Dave’s two biggest rivals are here, too: Kevita, owned by Pepsi, and Health-Ade, which is backed by Coke. Dave is quick to complain that Kevita shouldn’t be allowed to call its popular Master Brew line kombucha, saying it doesn’t follow an appropriate recipe. Dave uses a cumbersome, small-batch manufacturing process that took years to fine-tune. It requires careful logistics to keep the kombucha fresh as it winds through multiple facilities and ­warehouses in southern California before getting to stores. Kevita does something totally different. It uses lab-created probiotic strains, adds a tea flavoring and pumps it full of artificial carbonation.

As a result, Kevita doesn’t contain the same stringy threads of bacteria and yeast that GT’s does, and its teas are more mellow tasting, leaving Dave to snipe: “If you want [a drink that’s] clear and consistently sparkling with no vinegar flavor, that’s called carbonated flavored water. You can get it for 99 cents at the thrift store.” Customers don’t seem to share Dave’s concerns. Kevita sales are up an estimated 100 percent since Pepsi bought it in 2016, and it beat Dave to Europe, a market he plans to reach later in 2019, a year behind.

As for Health-Ade, Dave is stewing about the price war it has ignited with him. Health-Ade has raised $30 million from Coke and other investors, according to PitchBook, and it has used that money to build a factory, allowing it to keep its manufacturing costs and pricing low. “Right now, you can go and buy a Health-Ade for 99 cents because they offer a coupon here and a coupon there, and you can stack the coupons. That’s killing the category.”

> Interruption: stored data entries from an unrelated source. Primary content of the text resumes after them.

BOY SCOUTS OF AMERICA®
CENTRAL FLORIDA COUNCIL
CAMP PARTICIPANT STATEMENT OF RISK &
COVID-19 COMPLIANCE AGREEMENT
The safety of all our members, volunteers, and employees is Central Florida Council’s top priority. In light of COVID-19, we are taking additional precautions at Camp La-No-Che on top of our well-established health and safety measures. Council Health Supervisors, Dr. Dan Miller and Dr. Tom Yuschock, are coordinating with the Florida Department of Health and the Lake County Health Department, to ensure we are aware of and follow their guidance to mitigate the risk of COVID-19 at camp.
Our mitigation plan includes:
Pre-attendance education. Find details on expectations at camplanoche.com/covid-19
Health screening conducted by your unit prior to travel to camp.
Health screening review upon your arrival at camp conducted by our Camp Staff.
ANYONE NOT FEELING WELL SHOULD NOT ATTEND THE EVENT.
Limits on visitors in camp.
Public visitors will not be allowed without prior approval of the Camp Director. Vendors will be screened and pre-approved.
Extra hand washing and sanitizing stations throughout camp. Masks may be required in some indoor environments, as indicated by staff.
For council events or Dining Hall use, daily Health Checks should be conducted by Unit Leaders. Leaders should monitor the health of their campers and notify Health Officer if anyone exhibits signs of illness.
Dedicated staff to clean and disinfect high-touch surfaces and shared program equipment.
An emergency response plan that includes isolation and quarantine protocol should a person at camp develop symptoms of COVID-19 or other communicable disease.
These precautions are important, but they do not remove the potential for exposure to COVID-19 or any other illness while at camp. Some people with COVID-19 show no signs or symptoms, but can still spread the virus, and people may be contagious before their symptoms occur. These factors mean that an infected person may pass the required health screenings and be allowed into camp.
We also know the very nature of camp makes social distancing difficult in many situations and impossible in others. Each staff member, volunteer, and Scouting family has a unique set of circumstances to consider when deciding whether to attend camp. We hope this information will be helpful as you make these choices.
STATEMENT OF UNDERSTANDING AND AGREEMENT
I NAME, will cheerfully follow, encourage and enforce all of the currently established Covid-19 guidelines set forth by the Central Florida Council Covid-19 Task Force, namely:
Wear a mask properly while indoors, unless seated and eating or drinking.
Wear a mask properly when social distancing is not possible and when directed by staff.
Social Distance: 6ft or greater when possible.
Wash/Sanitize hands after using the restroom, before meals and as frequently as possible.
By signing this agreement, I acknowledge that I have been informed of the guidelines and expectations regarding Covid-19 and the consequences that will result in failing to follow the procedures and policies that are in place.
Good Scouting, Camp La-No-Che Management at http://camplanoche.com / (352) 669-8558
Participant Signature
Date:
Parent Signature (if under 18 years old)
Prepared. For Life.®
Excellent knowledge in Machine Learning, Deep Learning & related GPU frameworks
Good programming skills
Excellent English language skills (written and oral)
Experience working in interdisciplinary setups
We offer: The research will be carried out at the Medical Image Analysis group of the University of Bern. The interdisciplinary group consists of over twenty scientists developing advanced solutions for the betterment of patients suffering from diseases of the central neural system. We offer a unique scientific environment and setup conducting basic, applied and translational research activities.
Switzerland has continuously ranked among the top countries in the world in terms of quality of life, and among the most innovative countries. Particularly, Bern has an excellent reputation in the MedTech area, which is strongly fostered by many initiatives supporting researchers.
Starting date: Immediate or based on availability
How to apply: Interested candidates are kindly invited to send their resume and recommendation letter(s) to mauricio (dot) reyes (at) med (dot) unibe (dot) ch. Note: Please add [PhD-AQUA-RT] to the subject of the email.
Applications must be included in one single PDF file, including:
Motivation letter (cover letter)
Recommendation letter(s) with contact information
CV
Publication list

His complaints go on. “This category—that I feel that I was instrumental in allowing it to be what it is—is slowly being killed by all the noise and all the success,” Dave says. “I say that with almost tears in my eyes. The future for kombucha may not be as bright. ”

A few years back, Mark Rampolla experienced something similar as one of the originators of the coconut-water craze. “I do think [Dave] may have some challenges in the future if he wants to continue to grow and maintain relevance,” says Rampolla, now a co-founder of Powerplant Ventures, a Los Angeles venture capital firm.

Rather than go mainstream, Dave is pushing hard in the other direction. He convinced people to love a weird, funky drink once, and aims to do it again. In 2016, he made his first acquisition, buying a family-owned Minnesota business called Tula’s CocoKefir, a maker of fermented coconut water. The story of how CocoKefir started resonated with Dave: Parents creating a drink they hoped would help their autistic daughter.

“We needed something to give us permission to play in other spaces,” Dave says. For CocoKefir, Dave imports Thai coconuts that employees scoop out by hand. “We’re doing absurd things”—like manually processing coconuts—“that from a financial and business standpoint, you look at and think is never going to work. But we’re fine with that. We think that’s what makes us special.”

GT’s also debuted a line of hard kombucha at the end of last year. It has an Alcohol By Volume (ABV) of 3 percent, less than the 4 percent or so in a light beer. There’s also CocoYo, a non-dairy coconut-based yogurt, and Alive, launched by GT’s in 2017 as a probiotic apple-cider vinegar drink but recently rebranded as tea filled with traditional Chinese herbs like reishi and chaga.

“Kombucha is special, but it’s not the only thing in this world,” Dave says. “I’m fearful that one day I wake up and kombucha doesn’t mean anything. I’m going to fight it, but I may find myself outnumbered.”

He extends his vision out to decades. “Our kefir and yo is where kombucha was for me 22 years ago... I’m not in a rush,” he says. “I don’t have to answer to anybody.”